I went to see a friend, Stefan Kluge, at his chosen office—a run-down bar on Prinz-Albrecht-Strasse. Stefan was a German reporter for the last liberal newspaper in Germany, the Berliner Morgen-Zeitung. He was often in trouble with the authorities for being a little too articulate about his views of the present government; he had chosen this bar on purpose. The Gestapo headquarters were across the street from where he sat. He could watch the comings and goings of officials, along with people being “brought” (dragged) in for “interrogation” (torture). He rarely saw them come out. With purposeful irony, he called it his Kehlsteinhaus, after Hitler’s eagle’s nest in the mountains of Berchtesgaden.
“Here,” he said, “is the spot where I’ll never forget the enemy. It keeps me alert for my work.”
The “work,” I knew, included Stefan being a member of one of the many small and isolated groups of German resistance, the Widerstand.
“Hey, R.B.,” Stefan said. “When did you get back?”
“Just last night—what’s going on in the city? It’s so bleak.”
“It’s your gloomy frame of mind,” Stefan said, and without missing a beat, added, “I heard that Leon threw you out.”
I felt myself turning red with embarrassment. “I don’t look at it that way,” I said, “but I don’t want to argue. Listen, I’m here to ask you for help. I just went to his apartment, but a Nazi officer opened the door and began to question me. I pretended not to understand German. Do you know where he is?”
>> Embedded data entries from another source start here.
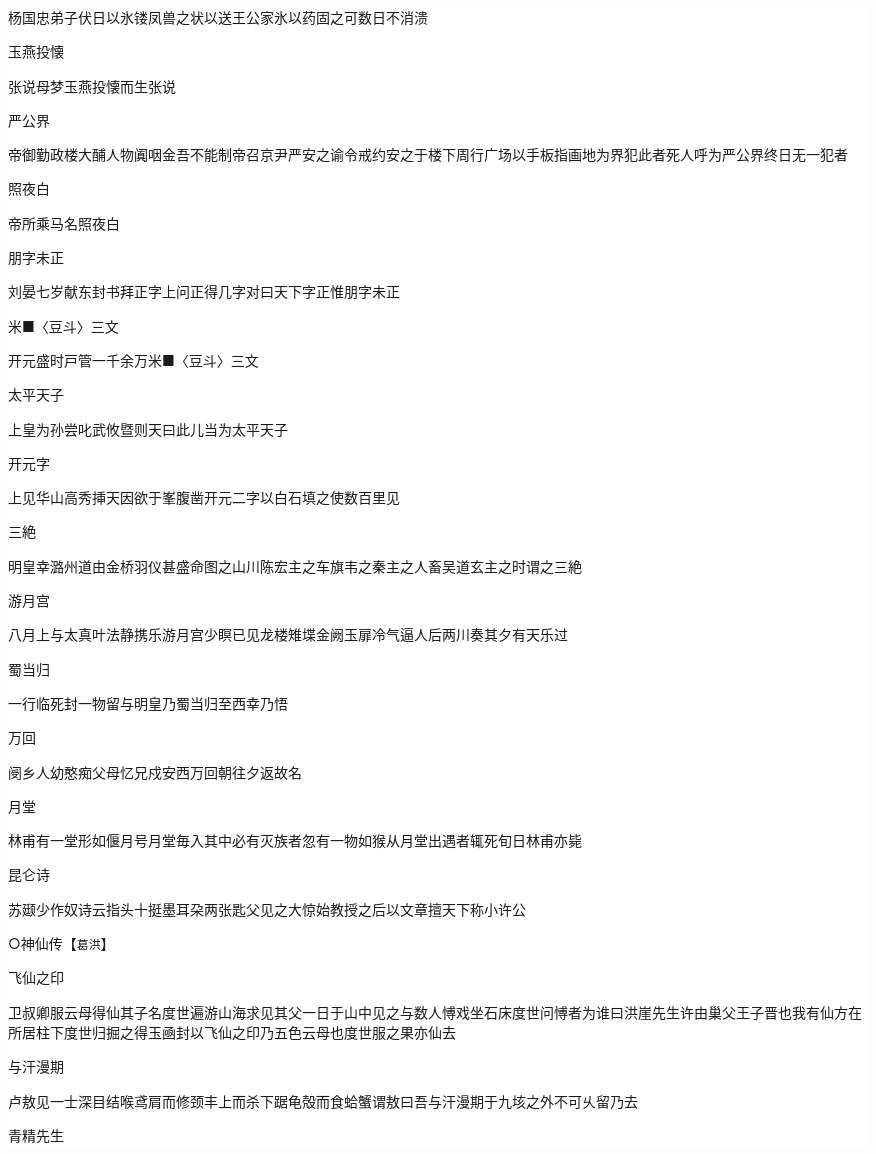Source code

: 杨国忠弟子伏日以氷镂凤兽之状以送王公家氷以药固之可数日不消溃  

玉燕投懐  

张说母梦玉燕投懐而生张说  

严公界  

帝御勤政楼大酺人物阗咽金吾不能制帝召京尹严安之谕令戒约安之于楼下周行广场以手板指画地为界犯此者死人呼为严公界终日无一犯者  

照夜白  

帝所乘马名照夜白  

朋字未正  

刘晏七岁献东封书拜正字上问正得几字对曰天下字正惟朋字未正  

米■〈豆斗〉三文  

开元盛时戸管一千余万米■〈豆斗〉三文  

太平天子  

上皇为孙尝叱武攸暨则天曰此儿当为太平天子  

开元字  

上见华山高秀挿天因欲于峯腹凿开元二字以白石填之使数百里见  

三絶  

明皇幸潞州道由金桥羽仪甚盛命图之山川陈宏主之车旗韦之秦主之人畜吴道玄主之时谓之三絶  

游月宫  

八月上与太真叶法静携乐游月宫少瞑已见龙楼雉堞金阙玉扉冷气逼人后两川奏其夕有天乐过  

蜀当归  

一行临死封一物留与明皇乃蜀当归至西幸乃悟  

万回  

阌乡人幼憨痴父母忆兄戍安西万回朝往夕返故名  

月堂  

林甫有一堂形如偃月号月堂毎入其中必有灭族者忽有一物如猴从月堂出遇者辄死旬日林甫亦毙  

昆仑诗  

苏颋少作奴诗云指头十挺墨耳朶两张匙父见之大惊始教授之后以文章擅天下称小许公  

○神仙传【`葛洪`】  

飞仙之印  

卫叔卿服云母得仙其子名度世遍游山海求见其父一日于山中见之与数人愽戏坐石床度世问愽者为谁曰洪崖先生许由巢父王子晋也我有仙方在所居柱下度世归掘之得玉凾封以飞仙之印乃五色云母也度世服之果亦仙去  

与汗漫期  

卢敖见一士深目结喉鸢肩而修颈丰上而杀下踞龟殻而食蛤蟹谓敖曰吾与汗漫期于九垓之外不可乆留乃去  

青精先生  
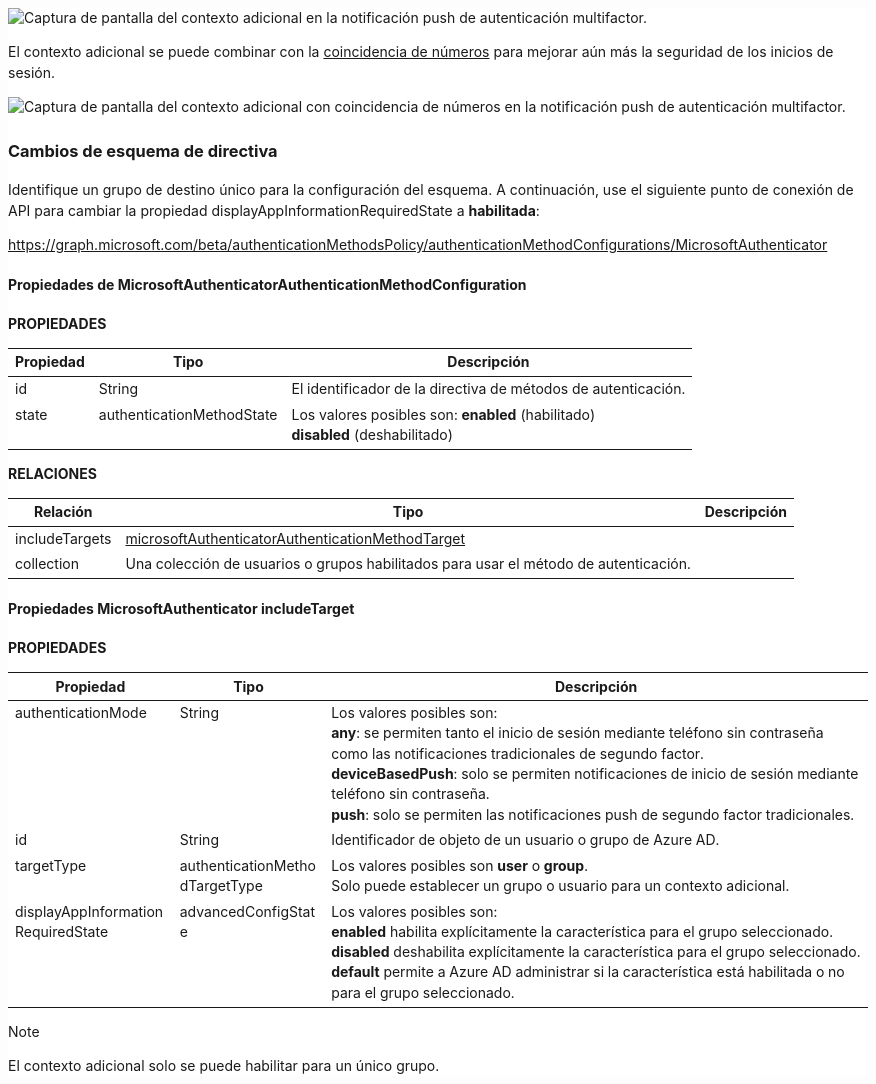 ![Captura de pantalla del contexto adicional en la notificación push de autenticación multifactor.](media/howto-authentication-passwordless-phone/location.png)

El contexto adicional se puede combinar con la [coincidencia de números](how-to-mfa-number-match.md) para mejorar aún más la seguridad de los inicios de sesión. 

![Captura de pantalla del contexto adicional con coincidencia de números en la notificación push de autenticación multifactor.](media/howto-authentication-passwordless-phone/location-with-number-match.png)

### <a name="policy-schema-changes"></a>Cambios de esquema de directiva 

Identifique un grupo de destino único para la configuración del esquema. A continuación, use el siguiente punto de conexión de API para cambiar la propiedad displayAppInformationRequiredState a **habilitada**:

https://graph.microsoft.com/beta/authenticationMethodsPolicy/authenticationMethodConfigurations/MicrosoftAuthenticator


#### <a name="microsoftauthenticatorauthenticationmethodconfiguration-properties"></a>Propiedades de MicrosoftAuthenticatorAuthenticationMethodConfiguration

**PROPIEDADES**

| Propiedad | Tipo | Descripción |
|---------|------|-------------|
| id | String | El identificador de la directiva de métodos de autenticación. |
| state | authenticationMethodState | Los valores posibles son: **enabled** (habilitado)<br>**disabled** (deshabilitado) |
 
**RELACIONES**

| Relación | Tipo | Descripción |
|--------------|------|-------------|
| includeTargets | [microsoftAuthenticatorAuthenticationMethodTarget](/graph/api/resources/passwordlessmicrosoftauthenticatorauthenticationmethodtarget.md?view=graph-rest-beta) |
| collection | Una colección de usuarios o grupos habilitados para usar el método de autenticación. |
 
#### <a name="microsoftauthenticator-includetarget-properties"></a>Propiedades MicrosoftAuthenticator includeTarget
 
**PROPIEDADES**

| Propiedad | Tipo | Descripción |
|----------|------|-------------|
| authenticationMode | String | Los valores posibles son:<br>**any**: se permiten tanto el inicio de sesión mediante teléfono sin contraseña como las notificaciones tradicionales de segundo factor.<br>**deviceBasedPush**: solo se permiten notificaciones de inicio de sesión mediante teléfono sin contraseña.<br>**push**: solo se permiten las notificaciones push de segundo factor tradicionales. |
| id | String | Identificador de objeto de un usuario o grupo de Azure AD. |
| targetType | authenticationMethodTargetType | Los valores posibles son **user** o **group**.<br>Solo puede establecer un grupo o usuario para un contexto adicional. |
| displayAppInformationRequiredState | advancedConfigState | Los valores posibles son:<br>**enabled** habilita explícitamente la característica para el grupo seleccionado.<br>**disabled** deshabilita explícitamente la característica para el grupo seleccionado.<br>**default** permite a Azure AD administrar si la característica está habilitada o no para el grupo seleccionado. |

>[!NOTE]
>El contexto adicional solo se puede habilitar para un único grupo.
“He’s gone, R.B. The Nazis got him cornered.”
“Oh, no!”
“No, I don’t mean that they put him in a camp or killed him—at least not yet. They’re letting him stay in his apartment, but since you left, it’s guarded around the clock.”
“Why?”
“Because they’ve added gold to his repertoire. You won’t be able to visit him there any longer. You know he’s engrav
ing—”
“I know what he’s engraving,” I said. “I saw it with my own eyes.”
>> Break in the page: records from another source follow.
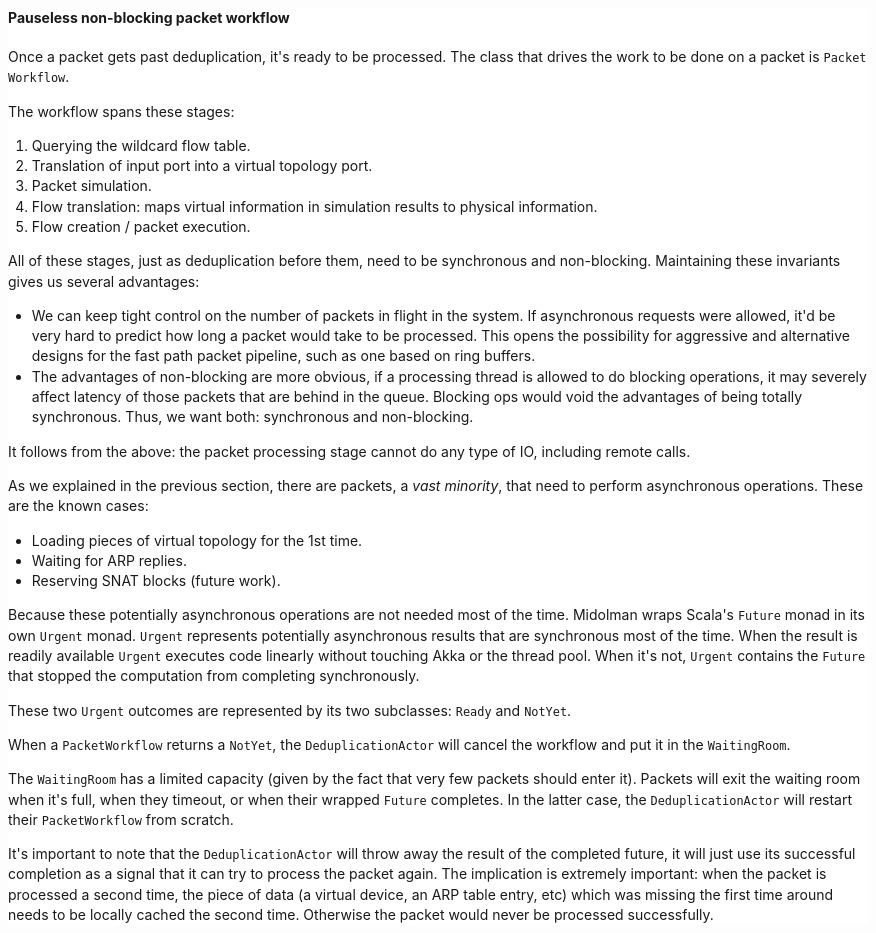 #### Pauseless non-blocking packet workflow

Once a packet gets past deduplication, it's ready to be processed. The class
that drives the work to be done on a packet is `PacketWorkflow`.

The workflow spans these stages:

1. Querying the wildcard flow table.
2. Translation of input port into a virtual topology port.
3. Packet simulation.
4. Flow translation: maps virtual information in simulation results to physical information.
5. Flow creation / packet execution.

All of these stages, just as deduplication before them, need to be synchronous
and non-blocking. Maintaining these invariants gives us several advantages:

* We can keep tight control on the number of packets in flight in the system. If
asynchronous requests were allowed, it'd be very hard to predict how long a
packet would take to be processed. This opens the possibility for aggressive and
alternative designs for the fast path packet pipeline, such as one based on ring
buffers.
* The advantages of non-blocking are more obvious, if a processing thread is
allowed to do blocking operations, it may severely affect latency of those
packets that are behind in the queue. Blocking ops would void the advantages
of being totally synchronous. Thus, we want both: synchronous and non-blocking.

It follows from the above: the packet processing stage cannot do any type of IO,
including remote calls.

As we explained in the previous section, there are packets, a *vast minority*,
that need to perform asynchronous operations. These are the known cases:

* Loading pieces of virtual topology for the 1st time.
* Waiting for ARP replies.
* Reserving SNAT blocks (future work).

Because these potentially asynchronous operations are not needed most of the
time. Midolman wraps Scala's `Future` monad in its own `Urgent` monad. `Urgent`
represents potentially asynchronous results that are synchronous most of the
time. When the result is readily available `Urgent` executes code linearly
without touching Akka or the thread pool. When it's not, `Urgent` contains
the `Future` that stopped the computation from completing synchronously.

These two `Urgent` outcomes are represented by its two subclasses: `Ready` and
`NotYet`.

When a `PacketWorkflow` returns a `NotYet`, the `DeduplicationActor` will cancel
the workflow and put it in the `WaitingRoom`.

The `WaitingRoom` has a limited capacity (given by the fact that very few
packets should enter it). Packets will exit the waiting room when it's full,
when they timeout, or when their wrapped `Future` completes. In the latter case,
the `DeduplicationActor` will restart their `PacketWorkflow` from scratch.

It's important to note that the `DeduplicationActor` will throw away the result
of the completed future, it will just use its successful completion as a signal
that it can try to process the packet again. The implication is extremely
important: when the packet is processed a second time, the piece of data
(a virtual device, an ARP table entry, etc) which was missing the first time
around needs to be locally cached the second time. Otherwise the packet would
never be processed successfully.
“But,” Stefan said, “he’s allowed out with permission—you can see him. That is, if he wants. We get together occasionally for a drink.”
“Will you ask him, Stefan? Will you tell him that I’ll do anything, that I—”
“Take it easy, R.B. Of course, I’ll get a message to him.”
“How?”
“Stop by here tomorrow evening about seven—perhaps I’ll have some news.”
The next day, two hateful press conferences, back to back, kept me occupied. Nothing had changed. The same warmongering by the officials—the same threats to non-Aryans. Now, more than ever, I knew there would be war. And I was terrified that the Germans could win. They were well organized with their sophisticated military equipment, while the French were still using horses and cannons. And the Germans were so smug in their convictions that I felt feeble in my rage.
It was raining, and I didn’t have an umbrella. I ran from the trolley to Stefan’s bar. Dripping wet, I burst in, but didn’t see Stefan. I felt my heart drop.